Dataset records:
◇ ◇ ◇

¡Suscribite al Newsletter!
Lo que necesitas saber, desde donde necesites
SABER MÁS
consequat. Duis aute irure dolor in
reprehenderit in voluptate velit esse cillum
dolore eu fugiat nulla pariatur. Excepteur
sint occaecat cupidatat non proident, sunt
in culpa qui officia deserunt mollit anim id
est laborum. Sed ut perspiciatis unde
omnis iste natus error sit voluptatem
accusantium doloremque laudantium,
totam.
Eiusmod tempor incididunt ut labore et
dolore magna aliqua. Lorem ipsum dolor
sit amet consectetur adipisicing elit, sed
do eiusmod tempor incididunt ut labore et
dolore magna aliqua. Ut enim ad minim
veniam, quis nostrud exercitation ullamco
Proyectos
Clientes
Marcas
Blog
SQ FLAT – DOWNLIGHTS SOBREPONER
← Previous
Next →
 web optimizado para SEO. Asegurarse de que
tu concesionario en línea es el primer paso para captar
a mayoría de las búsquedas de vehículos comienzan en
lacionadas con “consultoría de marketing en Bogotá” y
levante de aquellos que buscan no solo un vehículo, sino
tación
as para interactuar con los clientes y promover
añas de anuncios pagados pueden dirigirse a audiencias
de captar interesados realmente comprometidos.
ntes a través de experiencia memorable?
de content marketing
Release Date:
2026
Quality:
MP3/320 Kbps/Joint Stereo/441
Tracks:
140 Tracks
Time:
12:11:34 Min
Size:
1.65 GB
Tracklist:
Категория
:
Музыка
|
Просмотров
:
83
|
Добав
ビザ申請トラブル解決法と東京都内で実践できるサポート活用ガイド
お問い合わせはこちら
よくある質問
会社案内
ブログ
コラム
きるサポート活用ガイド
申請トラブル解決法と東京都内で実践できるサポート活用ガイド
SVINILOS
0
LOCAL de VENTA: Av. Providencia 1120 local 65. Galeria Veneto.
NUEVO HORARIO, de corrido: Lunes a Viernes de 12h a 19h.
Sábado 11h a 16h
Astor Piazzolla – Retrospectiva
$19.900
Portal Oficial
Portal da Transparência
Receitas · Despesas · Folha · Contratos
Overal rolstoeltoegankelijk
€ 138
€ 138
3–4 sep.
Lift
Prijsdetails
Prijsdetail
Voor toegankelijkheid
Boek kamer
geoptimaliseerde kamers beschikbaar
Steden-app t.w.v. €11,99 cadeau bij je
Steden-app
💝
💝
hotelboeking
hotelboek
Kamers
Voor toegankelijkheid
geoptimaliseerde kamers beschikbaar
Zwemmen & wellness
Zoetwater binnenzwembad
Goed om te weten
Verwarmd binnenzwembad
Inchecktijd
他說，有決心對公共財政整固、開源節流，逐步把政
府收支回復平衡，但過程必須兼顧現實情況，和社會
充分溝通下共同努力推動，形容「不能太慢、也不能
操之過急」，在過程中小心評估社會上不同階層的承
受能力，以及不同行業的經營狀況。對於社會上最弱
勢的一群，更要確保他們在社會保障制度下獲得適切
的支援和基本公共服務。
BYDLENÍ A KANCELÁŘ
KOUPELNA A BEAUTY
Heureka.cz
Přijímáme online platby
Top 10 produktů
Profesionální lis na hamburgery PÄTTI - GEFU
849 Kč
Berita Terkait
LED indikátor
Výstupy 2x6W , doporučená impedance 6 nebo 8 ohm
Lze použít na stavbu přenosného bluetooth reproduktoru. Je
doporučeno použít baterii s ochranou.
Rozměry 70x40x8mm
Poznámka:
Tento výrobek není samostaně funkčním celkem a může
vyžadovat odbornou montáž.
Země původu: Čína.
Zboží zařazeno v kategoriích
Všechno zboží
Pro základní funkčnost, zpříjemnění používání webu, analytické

◇ ◇ ◇

* **Problem to work on**: Put each line of the items into a JSON list of strings, one string per line with blank lines omitted, beginning at the first line and continuing through the line containing "sint occaecat cupidatat non proident, sunt". Include both of these lines and nothing past the second.

* **Result of the task**:
[
  "¡Suscribite al Newsletter!",
  "Lo que necesitas saber, desde donde necesites",
  "SABER MÁS",
  "consequat. Duis aute irure dolor in",
  "reprehenderit in voluptate velit esse cillum",
  "dolore eu fugiat nulla pariatur. Excepteur",
  "sint occaecat cupidatat non proident, sunt"
]